How do we motivate and engage staff in a remote workforce?
Engaging your workforce whilst working remotely is key not only to maintaining performance levels and successful business operations, but also to ensuring your staff are happy, can work effectively and are not negatively impacted by working away from the office.
One of the crucial aspects missing from being in the office is the sense of community and belonging, with Zoom calls and instant messaging not fully covering the ad hoc interactions and ‘kitchen conversations’ which are a daily part of office life. However, whilst filling employee’s diaries with calls can be counterproductive, organising calls and informal chats between employees who may not usually work together or speak outside of a work setting can increase a sense of camaraderie and community between employees.
Smarp have published a great guide covering 20 tips for remote working, with the ITA Group also offering some sage advice for employers to best engage staff whilst working remotely.
How do we maintain our company culture with people working remotely?

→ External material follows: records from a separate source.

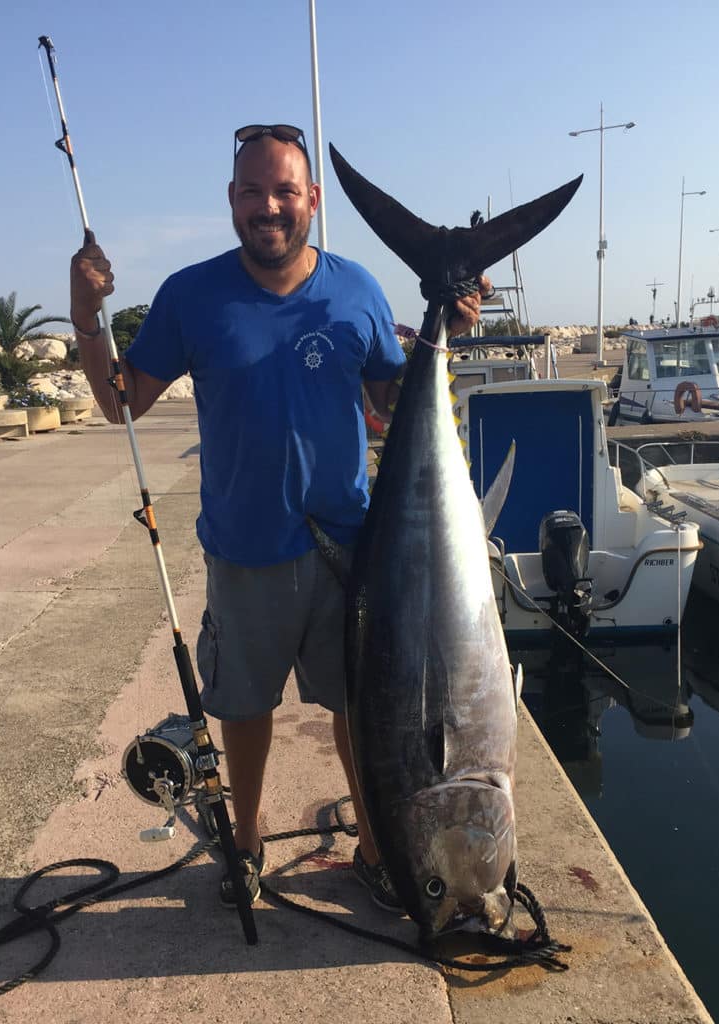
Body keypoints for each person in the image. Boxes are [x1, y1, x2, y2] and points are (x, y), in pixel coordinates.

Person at [70, 123, 493, 912]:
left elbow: (390, 401)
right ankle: (249, 839)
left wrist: (448, 335)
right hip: (246, 548)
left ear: (312, 201)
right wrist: (86, 316)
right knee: (244, 707)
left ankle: (378, 845)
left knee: (361, 708)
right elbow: (118, 399)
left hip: (352, 550)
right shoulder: (190, 294)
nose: (269, 206)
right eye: (254, 192)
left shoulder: (358, 289)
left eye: (285, 191)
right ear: (232, 200)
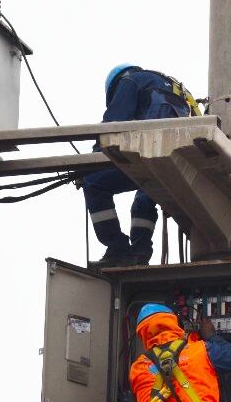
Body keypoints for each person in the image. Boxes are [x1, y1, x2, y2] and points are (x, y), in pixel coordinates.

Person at [84, 64, 201, 267]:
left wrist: (91, 161)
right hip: (179, 164)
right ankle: (140, 251)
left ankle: (118, 249)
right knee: (145, 196)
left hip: (148, 156)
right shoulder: (178, 90)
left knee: (93, 182)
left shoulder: (129, 81)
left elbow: (114, 123)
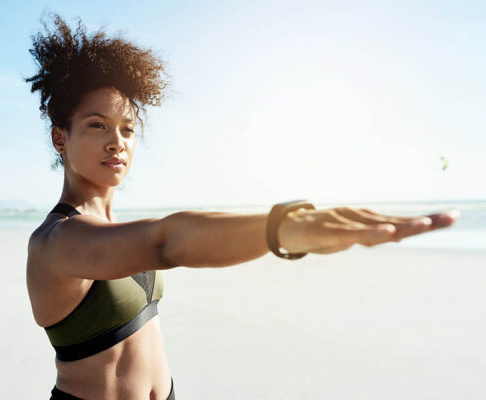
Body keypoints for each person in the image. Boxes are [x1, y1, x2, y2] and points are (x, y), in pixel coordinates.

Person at [24, 14, 459, 400]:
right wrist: (282, 228)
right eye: (97, 125)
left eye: (128, 128)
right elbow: (167, 241)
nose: (116, 141)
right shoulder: (56, 243)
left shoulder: (114, 228)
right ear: (60, 137)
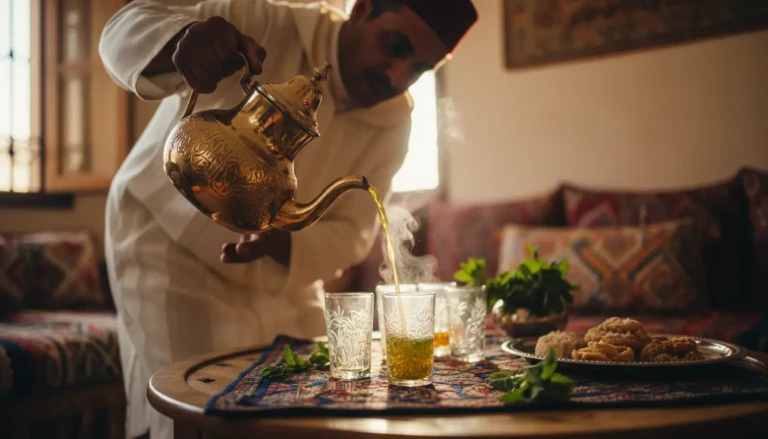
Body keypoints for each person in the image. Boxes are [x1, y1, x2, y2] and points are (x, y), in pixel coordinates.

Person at [99, 0, 477, 437]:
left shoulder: (395, 121)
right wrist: (181, 42)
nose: (396, 75)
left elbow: (355, 231)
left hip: (282, 279)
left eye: (418, 69)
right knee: (200, 413)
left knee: (328, 403)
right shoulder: (269, 23)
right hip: (166, 246)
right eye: (394, 46)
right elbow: (119, 31)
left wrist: (285, 243)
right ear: (363, 9)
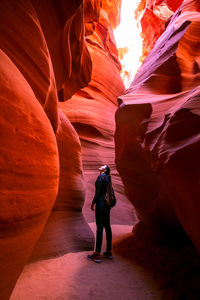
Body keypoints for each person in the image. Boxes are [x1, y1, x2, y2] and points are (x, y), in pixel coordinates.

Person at [88, 165, 113, 263]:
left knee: (100, 227)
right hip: (107, 204)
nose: (100, 166)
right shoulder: (108, 177)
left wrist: (93, 202)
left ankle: (97, 254)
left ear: (105, 170)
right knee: (107, 226)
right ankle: (108, 252)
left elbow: (98, 192)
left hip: (101, 203)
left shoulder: (101, 176)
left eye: (103, 166)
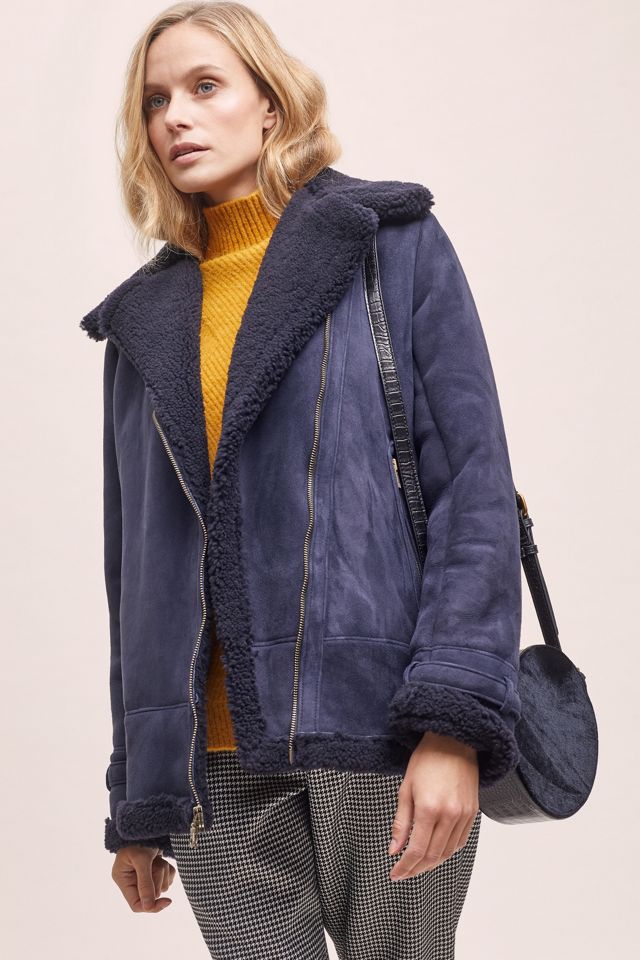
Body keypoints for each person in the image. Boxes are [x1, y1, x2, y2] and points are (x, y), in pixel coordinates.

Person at [80, 2, 522, 957]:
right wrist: (137, 795)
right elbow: (136, 577)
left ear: (272, 105)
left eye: (205, 86)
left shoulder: (387, 243)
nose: (175, 116)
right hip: (212, 769)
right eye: (155, 100)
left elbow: (475, 495)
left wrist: (453, 723)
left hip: (380, 727)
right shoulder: (138, 324)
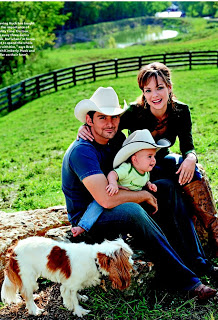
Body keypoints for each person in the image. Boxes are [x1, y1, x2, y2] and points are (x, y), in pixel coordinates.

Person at [62, 86, 217, 300]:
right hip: (91, 218)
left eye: (114, 117)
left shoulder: (114, 140)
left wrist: (149, 187)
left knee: (166, 187)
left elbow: (134, 167)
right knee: (133, 211)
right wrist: (142, 196)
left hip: (118, 198)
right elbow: (106, 199)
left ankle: (196, 262)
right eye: (102, 118)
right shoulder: (82, 151)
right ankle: (187, 283)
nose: (110, 123)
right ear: (89, 121)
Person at [77, 62, 218, 257]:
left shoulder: (181, 111)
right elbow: (110, 125)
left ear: (169, 87)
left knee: (192, 171)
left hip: (160, 161)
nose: (155, 95)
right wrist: (86, 127)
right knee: (167, 186)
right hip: (138, 169)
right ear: (143, 92)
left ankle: (215, 232)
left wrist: (191, 157)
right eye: (148, 90)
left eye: (160, 88)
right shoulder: (135, 111)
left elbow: (187, 144)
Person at [72, 129, 170, 237]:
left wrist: (149, 185)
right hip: (116, 194)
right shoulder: (127, 168)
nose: (153, 160)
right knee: (97, 206)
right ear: (135, 160)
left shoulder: (145, 171)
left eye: (154, 156)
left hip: (129, 198)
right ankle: (82, 226)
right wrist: (113, 184)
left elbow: (145, 180)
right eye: (149, 156)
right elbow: (112, 174)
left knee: (136, 210)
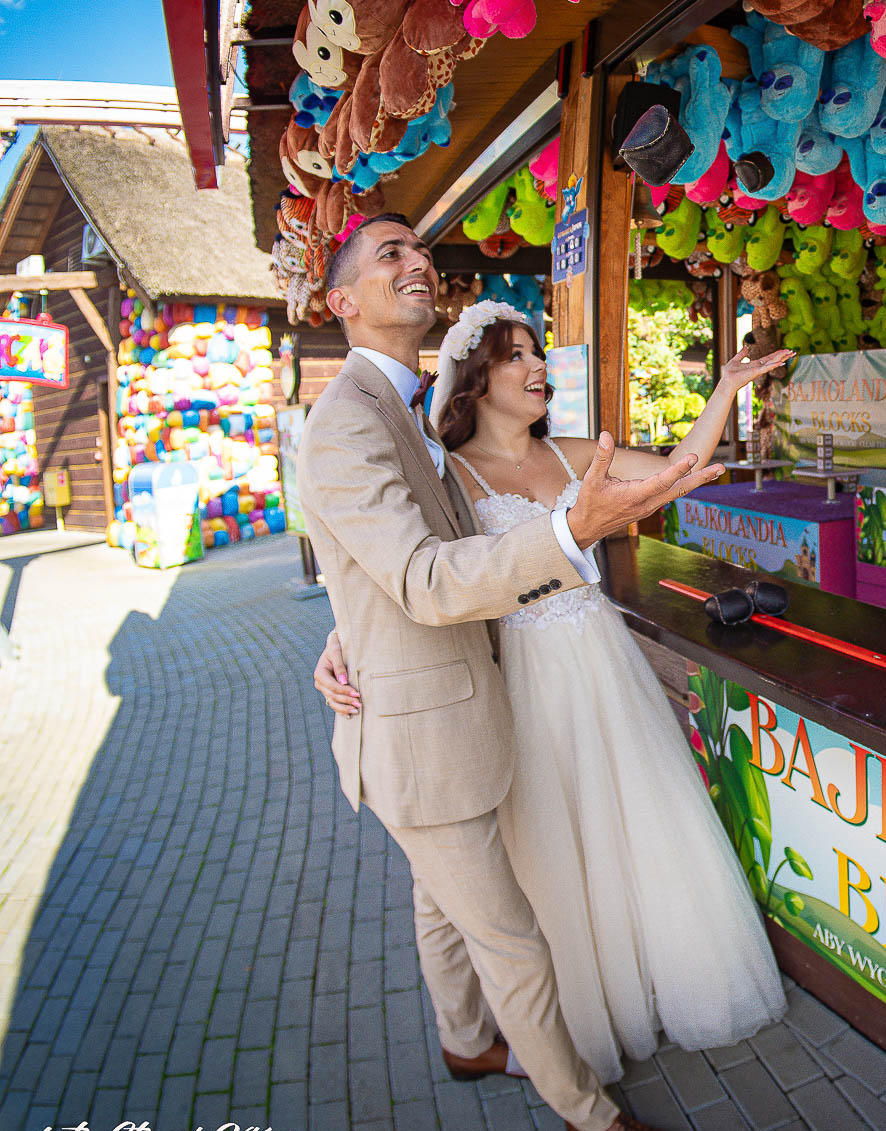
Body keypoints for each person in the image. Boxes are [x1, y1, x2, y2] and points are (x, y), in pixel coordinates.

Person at [299, 215, 721, 1131]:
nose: (416, 261)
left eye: (418, 248)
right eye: (388, 255)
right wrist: (571, 533)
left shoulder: (402, 411)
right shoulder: (349, 420)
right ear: (341, 301)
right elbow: (420, 576)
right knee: (515, 943)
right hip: (421, 734)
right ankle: (589, 1116)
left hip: (449, 703)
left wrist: (342, 634)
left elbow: (369, 566)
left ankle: (464, 1041)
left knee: (440, 904)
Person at [320, 297, 793, 1083]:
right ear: (476, 380)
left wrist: (724, 392)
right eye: (515, 356)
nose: (538, 366)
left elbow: (677, 468)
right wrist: (338, 641)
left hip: (601, 661)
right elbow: (400, 570)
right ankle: (573, 1021)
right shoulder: (449, 474)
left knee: (634, 819)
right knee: (549, 843)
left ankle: (664, 980)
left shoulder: (574, 455)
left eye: (536, 353)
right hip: (519, 677)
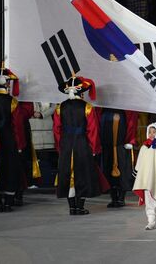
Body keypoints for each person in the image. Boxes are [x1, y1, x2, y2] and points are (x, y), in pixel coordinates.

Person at [53, 75, 104, 215]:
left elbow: (56, 129)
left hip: (66, 143)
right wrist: (94, 148)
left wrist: (60, 145)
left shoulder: (60, 107)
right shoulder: (87, 107)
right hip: (82, 142)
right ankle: (80, 207)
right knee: (82, 173)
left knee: (67, 173)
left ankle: (72, 208)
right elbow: (92, 129)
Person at [0, 67, 27, 212]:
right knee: (10, 169)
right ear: (6, 84)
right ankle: (8, 202)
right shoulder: (12, 102)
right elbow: (17, 126)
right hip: (9, 140)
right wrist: (20, 144)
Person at [97, 108, 137, 208]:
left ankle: (121, 198)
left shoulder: (125, 109)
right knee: (108, 169)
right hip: (107, 145)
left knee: (123, 171)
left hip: (122, 145)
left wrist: (131, 140)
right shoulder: (102, 110)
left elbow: (132, 120)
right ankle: (114, 198)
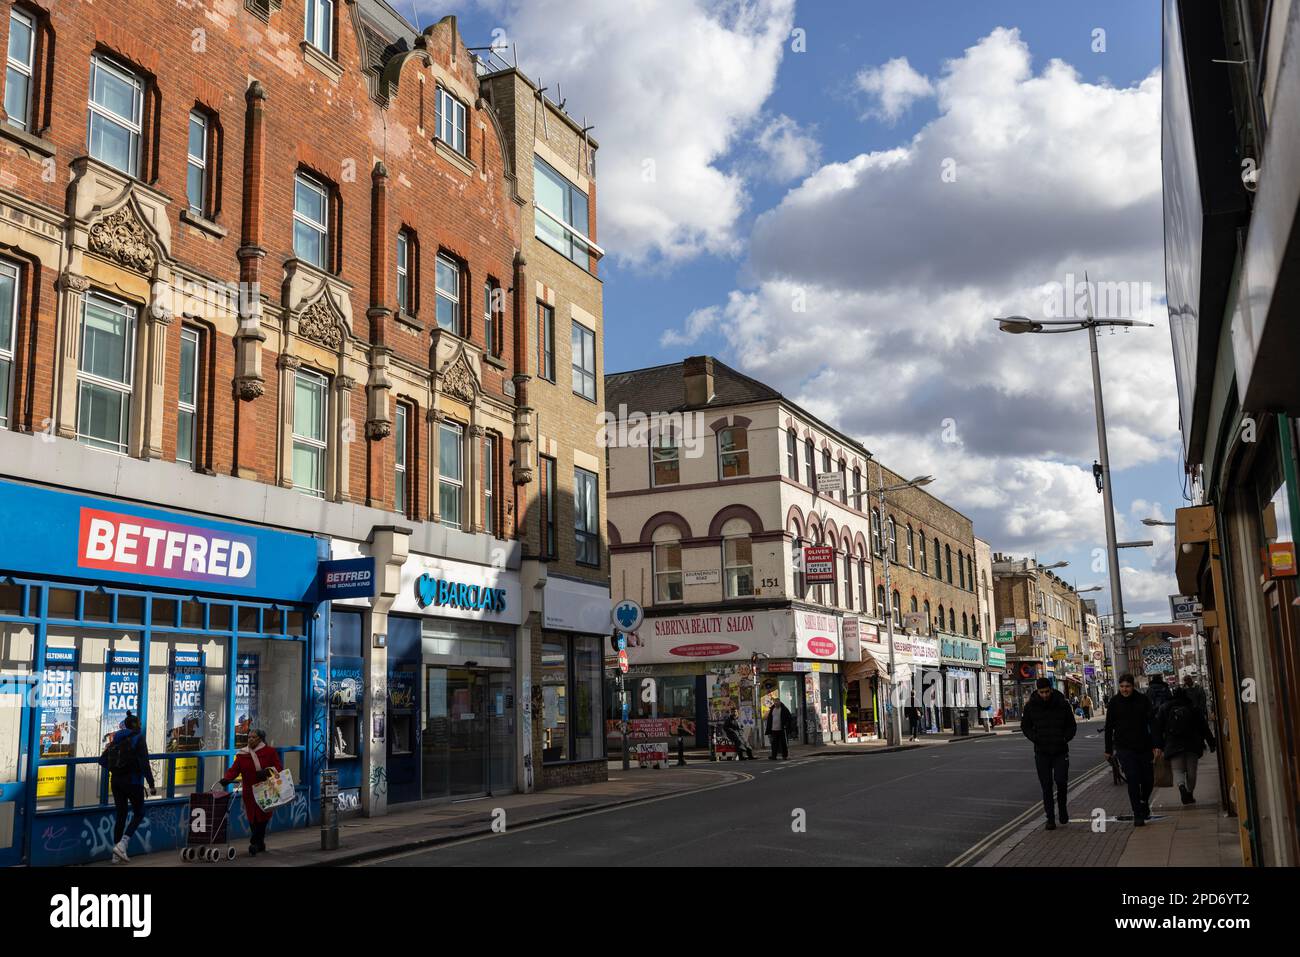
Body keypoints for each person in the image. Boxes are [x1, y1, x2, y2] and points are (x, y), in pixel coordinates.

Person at [213, 727, 283, 855]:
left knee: (264, 816)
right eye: (249, 737)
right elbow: (234, 769)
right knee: (252, 817)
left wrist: (267, 772)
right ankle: (259, 843)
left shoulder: (269, 752)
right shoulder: (242, 754)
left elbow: (279, 767)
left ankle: (255, 842)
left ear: (260, 739)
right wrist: (226, 779)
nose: (250, 739)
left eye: (253, 737)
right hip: (249, 792)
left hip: (266, 789)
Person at [99, 712, 156, 863]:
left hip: (116, 782)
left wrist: (118, 770)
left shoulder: (116, 738)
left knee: (121, 815)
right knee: (139, 812)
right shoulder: (138, 738)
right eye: (139, 724)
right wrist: (151, 784)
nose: (141, 726)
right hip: (133, 781)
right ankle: (123, 843)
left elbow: (103, 760)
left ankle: (115, 855)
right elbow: (145, 763)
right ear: (136, 725)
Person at [1020, 678, 1077, 830]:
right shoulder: (1031, 706)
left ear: (1051, 690)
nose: (1044, 695)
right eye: (1041, 692)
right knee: (1046, 786)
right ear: (1037, 691)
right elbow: (1025, 726)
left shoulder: (1062, 704)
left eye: (1046, 692)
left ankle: (1063, 810)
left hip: (1060, 751)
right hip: (1042, 752)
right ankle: (1050, 818)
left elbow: (1072, 726)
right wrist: (1035, 738)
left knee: (1061, 781)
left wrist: (1065, 738)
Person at [1105, 673, 1158, 825]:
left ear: (1133, 686)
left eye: (1127, 686)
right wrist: (1108, 749)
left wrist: (1156, 744)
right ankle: (1137, 814)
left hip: (1144, 746)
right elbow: (1109, 728)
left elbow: (1153, 722)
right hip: (1124, 748)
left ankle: (1143, 801)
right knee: (1133, 779)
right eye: (1122, 686)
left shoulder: (1143, 700)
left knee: (1148, 780)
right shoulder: (1114, 703)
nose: (1124, 689)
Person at [1154, 686, 1216, 804]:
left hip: (1173, 743)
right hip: (1192, 743)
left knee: (1178, 770)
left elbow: (1158, 728)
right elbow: (1203, 727)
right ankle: (1190, 794)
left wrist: (1159, 745)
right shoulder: (1193, 707)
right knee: (1191, 772)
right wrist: (1211, 742)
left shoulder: (1165, 708)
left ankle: (1181, 787)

Whilst company culture is always difficult to define and even harder to create, especially remotely, the current remote working situation can offer employers a great chance to press reset and reassess their company values and culture. Encouraging employees to continuously offer suggestions on working practices, initiatives and ideas can be easily done through remote working, with employees feeling more empowered to email suggestions rather than put their hands up in company meetings.
Reminding employees of, or even creating, company values during this time can reinforce best practices and help to foster a positive working culture between employees even at a distance
Setting up less-formal arrangements, such as lunch meetings or even virtual ‘drinks’ to replace the organic interactions and ad hoc events which stem from office work can help employees talk to others outside their current teams. When scheduling these, encourage a free, non-hierarchical format to ensure more junior employees feel encouraged to attend.
Professional services firm Accenture has a useful guide on how best to foster equality and inclusivity across companies at all times, with Inside 6Q offering some great practical recommendations on creating and developing culture whilst working remotely.